Task brief — Records follow. Select each line holding "Neue".

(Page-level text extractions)
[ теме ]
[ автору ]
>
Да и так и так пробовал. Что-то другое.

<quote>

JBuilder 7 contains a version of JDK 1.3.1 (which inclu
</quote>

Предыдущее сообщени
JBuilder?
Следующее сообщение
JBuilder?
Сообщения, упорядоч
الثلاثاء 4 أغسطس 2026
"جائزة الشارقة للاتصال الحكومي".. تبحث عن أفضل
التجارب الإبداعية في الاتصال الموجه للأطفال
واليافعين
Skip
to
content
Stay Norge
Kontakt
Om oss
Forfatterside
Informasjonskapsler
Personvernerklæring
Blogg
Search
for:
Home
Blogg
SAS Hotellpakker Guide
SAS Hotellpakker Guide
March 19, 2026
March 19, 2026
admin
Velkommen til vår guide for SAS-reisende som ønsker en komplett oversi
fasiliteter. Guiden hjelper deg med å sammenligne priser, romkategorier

--

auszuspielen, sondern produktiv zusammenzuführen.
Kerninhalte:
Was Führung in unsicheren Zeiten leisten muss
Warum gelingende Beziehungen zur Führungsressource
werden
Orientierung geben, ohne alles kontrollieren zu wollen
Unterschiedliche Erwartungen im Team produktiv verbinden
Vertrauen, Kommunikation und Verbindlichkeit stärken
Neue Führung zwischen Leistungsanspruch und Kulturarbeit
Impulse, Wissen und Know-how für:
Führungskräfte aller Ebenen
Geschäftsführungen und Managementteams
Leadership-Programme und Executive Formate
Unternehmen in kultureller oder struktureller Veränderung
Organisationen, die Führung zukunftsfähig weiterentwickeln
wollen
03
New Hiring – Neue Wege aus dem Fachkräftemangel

...

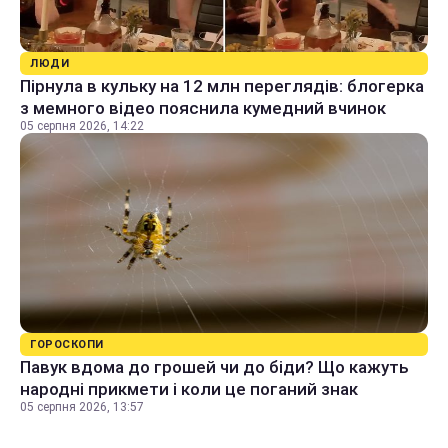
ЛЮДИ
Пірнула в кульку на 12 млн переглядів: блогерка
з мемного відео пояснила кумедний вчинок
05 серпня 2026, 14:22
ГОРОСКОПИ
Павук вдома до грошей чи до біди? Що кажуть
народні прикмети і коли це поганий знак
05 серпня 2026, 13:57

Answer space —
Neue Führung zwischen Leistungsanspruch und Kulturarbeit
New Hiring – Neue Wege aus dem Fachkräftemangel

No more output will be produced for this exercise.